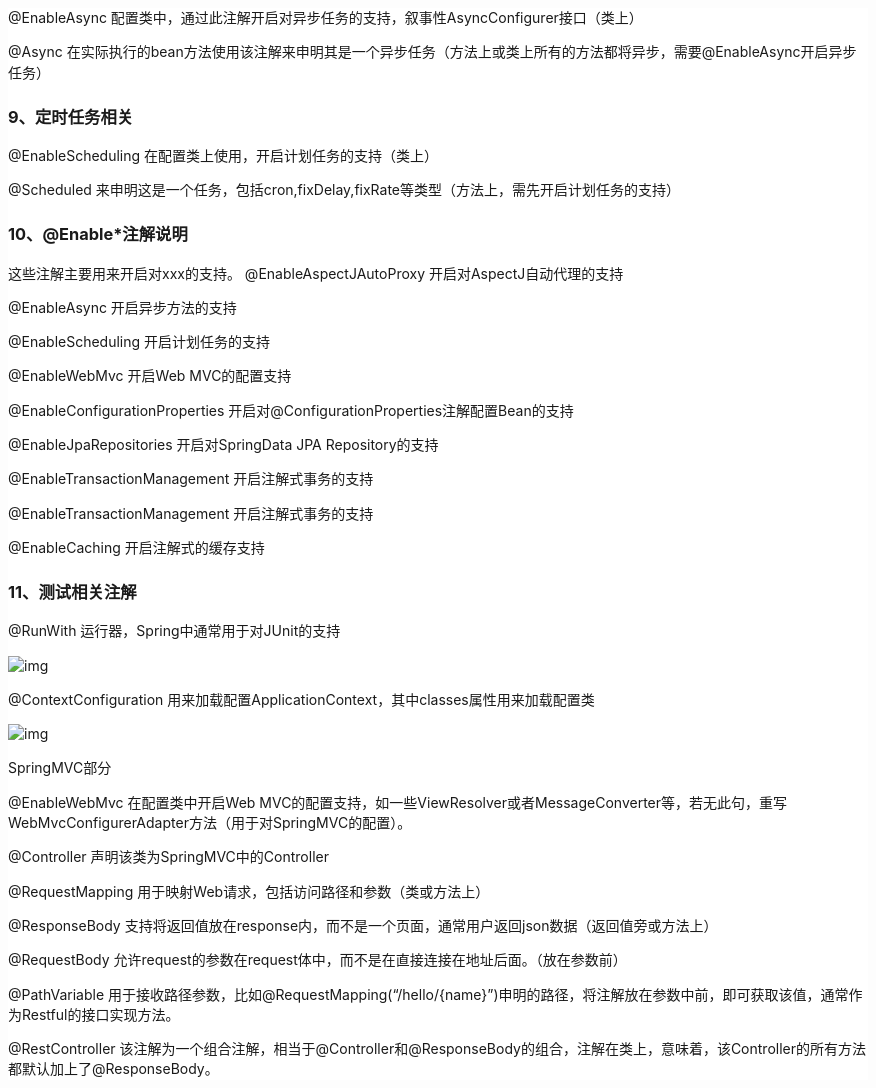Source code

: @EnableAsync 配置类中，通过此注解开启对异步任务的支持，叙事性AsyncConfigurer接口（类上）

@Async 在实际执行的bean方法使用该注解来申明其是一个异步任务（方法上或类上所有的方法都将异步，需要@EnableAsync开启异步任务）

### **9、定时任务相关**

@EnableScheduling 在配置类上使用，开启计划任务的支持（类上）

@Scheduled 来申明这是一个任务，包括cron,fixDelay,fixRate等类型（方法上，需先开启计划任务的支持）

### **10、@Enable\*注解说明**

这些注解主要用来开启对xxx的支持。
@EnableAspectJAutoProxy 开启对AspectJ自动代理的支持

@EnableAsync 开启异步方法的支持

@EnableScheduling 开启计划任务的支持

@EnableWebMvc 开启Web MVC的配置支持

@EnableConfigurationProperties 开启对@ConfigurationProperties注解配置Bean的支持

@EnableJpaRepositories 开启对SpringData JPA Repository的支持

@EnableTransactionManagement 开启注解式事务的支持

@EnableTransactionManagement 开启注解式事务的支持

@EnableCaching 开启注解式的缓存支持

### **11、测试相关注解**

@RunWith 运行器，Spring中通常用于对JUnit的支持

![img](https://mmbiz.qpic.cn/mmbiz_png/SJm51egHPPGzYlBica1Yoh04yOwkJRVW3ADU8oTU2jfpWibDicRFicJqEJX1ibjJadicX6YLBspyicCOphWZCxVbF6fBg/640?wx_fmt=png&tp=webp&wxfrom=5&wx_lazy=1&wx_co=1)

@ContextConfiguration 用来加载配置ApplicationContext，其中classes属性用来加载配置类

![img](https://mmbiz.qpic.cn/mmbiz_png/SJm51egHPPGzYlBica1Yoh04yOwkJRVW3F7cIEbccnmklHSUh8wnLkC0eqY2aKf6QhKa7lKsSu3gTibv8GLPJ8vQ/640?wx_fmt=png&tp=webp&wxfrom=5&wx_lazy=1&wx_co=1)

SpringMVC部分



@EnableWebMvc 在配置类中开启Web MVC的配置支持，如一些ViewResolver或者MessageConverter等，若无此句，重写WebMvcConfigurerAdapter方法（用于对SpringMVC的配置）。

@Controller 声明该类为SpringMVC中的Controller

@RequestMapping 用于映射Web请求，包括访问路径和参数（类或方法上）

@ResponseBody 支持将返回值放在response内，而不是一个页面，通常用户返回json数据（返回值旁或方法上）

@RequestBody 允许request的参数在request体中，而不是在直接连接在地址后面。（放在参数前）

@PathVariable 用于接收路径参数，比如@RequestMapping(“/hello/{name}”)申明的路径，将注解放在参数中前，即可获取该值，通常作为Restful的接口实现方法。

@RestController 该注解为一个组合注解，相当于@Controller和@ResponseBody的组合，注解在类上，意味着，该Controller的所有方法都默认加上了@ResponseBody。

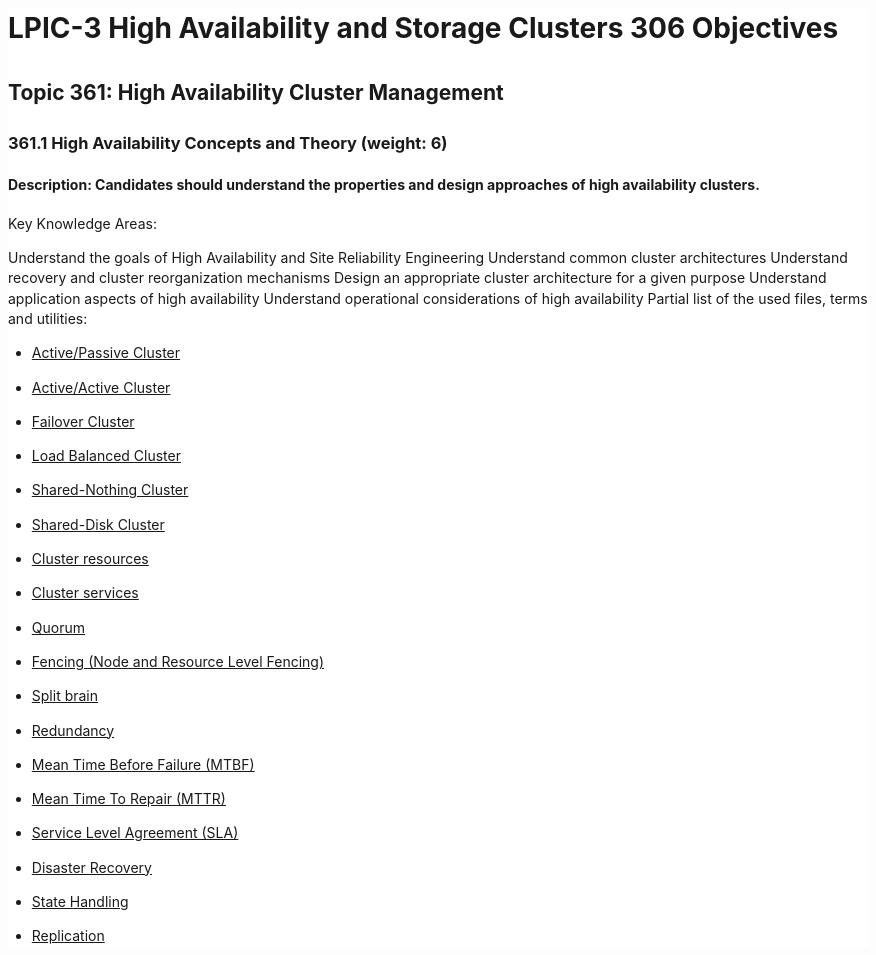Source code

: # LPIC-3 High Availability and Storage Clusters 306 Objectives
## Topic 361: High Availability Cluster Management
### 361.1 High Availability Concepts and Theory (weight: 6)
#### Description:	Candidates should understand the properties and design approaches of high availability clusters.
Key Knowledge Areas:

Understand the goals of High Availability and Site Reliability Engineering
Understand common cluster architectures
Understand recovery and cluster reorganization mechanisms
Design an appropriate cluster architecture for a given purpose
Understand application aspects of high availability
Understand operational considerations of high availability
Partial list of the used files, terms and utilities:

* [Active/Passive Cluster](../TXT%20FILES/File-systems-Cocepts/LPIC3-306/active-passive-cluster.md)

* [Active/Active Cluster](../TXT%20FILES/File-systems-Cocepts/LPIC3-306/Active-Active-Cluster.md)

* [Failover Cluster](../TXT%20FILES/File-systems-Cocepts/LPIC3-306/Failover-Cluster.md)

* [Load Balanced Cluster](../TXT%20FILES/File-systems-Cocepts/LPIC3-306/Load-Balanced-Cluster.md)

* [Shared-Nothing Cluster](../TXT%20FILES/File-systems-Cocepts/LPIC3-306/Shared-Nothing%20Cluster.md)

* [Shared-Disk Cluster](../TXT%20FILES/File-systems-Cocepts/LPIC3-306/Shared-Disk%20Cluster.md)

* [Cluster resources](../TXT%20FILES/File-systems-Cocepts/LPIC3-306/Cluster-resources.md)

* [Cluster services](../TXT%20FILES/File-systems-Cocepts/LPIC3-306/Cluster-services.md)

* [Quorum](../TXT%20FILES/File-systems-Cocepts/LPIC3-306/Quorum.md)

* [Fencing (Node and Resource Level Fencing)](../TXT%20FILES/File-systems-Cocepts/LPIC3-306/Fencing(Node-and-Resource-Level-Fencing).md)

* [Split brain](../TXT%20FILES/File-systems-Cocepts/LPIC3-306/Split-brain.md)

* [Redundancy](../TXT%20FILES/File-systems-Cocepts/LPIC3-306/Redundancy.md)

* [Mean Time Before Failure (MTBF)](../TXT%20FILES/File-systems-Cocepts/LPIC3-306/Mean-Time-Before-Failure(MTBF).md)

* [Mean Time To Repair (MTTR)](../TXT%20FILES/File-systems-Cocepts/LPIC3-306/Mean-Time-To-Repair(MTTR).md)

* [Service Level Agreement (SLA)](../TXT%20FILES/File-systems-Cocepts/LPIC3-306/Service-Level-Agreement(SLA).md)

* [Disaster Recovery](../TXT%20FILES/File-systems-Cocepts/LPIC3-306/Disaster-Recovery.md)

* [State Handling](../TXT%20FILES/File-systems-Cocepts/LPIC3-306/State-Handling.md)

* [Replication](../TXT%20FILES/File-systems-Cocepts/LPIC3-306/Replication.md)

:: WORK TO COMPLETE ::
Collect every line of the material above that contains the string "https". Treat uppercase and lowercase letters as different.

:: YOUR SOLUTION ::
![img](https://mmbiz.qpic.cn/mmbiz_png/SJm51egHPPGzYlBica1Yoh04yOwkJRVW3ADU8oTU2jfpWibDicRFicJqEJX1ibjJadicX6YLBspyicCOphWZCxVbF6fBg/640?wx_fmt=png&tp=webp&wxfrom=5&wx_lazy=1&wx_co=1)
![img](https://mmbiz.qpic.cn/mmbiz_png/SJm51egHPPGzYlBica1Yoh04yOwkJRVW3F7cIEbccnmklHSUh8wnLkC0eqY2aKf6QhKa7lKsSu3gTibv8GLPJ8vQ/640?wx_fmt=png&tp=webp&wxfrom=5&wx_lazy=1&wx_co=1)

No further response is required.